Using Bayesian Networks for a Cyberattacks Propagation Analysis in Systems-of-Systems

Abstract

System of Systems (SoS) represent a set of independent Constituent Systems (CS) that collaborate in order to provide functionalities that they are unable to achieve independently. We consider SoS as a set of connected services that needs to be adequately protected. The integration of these independent, evolutionary and distributed systems, intensifies SoS complexity and emphasizes the behavior uncertainty, which makes an SoS security analysis a critical challenge. One of the major priorities when designing SoS, is to analyze the unknown dependencies among CS services and vulnerabilities leading to potential cyberattacks.
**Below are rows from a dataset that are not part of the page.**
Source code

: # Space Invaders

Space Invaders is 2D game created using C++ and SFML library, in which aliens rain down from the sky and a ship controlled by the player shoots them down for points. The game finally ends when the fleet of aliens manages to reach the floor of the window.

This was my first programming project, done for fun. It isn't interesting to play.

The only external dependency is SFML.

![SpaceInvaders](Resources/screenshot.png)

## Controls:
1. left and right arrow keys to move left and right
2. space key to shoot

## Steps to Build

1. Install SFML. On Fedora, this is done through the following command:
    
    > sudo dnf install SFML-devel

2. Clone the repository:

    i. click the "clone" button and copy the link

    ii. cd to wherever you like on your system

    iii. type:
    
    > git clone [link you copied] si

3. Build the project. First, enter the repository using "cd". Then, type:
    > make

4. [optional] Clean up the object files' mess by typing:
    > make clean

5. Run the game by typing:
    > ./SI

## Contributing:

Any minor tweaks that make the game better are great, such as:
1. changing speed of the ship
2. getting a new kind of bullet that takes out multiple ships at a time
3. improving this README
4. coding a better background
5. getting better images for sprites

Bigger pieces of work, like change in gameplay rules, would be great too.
The aim of this work is to investigate how Software Engineering approaches could be leveraged to analyze the cyberattack propagation problem within an SoS. Such analysis is essential for an efficient SoS risk assessment performed early at the SoS design phase and required to protect the SoS from possibly high impact attacks affecting its safety and security. In order to achieve our objective, we present a model-driven analysis approach, based on Bayesian Networks, a sensitivity analysis and Common Vulnerability Scoring System (CVSS) with aim to discover potential cyberattacks propagation and estimate the probability of a security failure and its impact on SoS services. We illustrate this approach in an autonomous quarry example.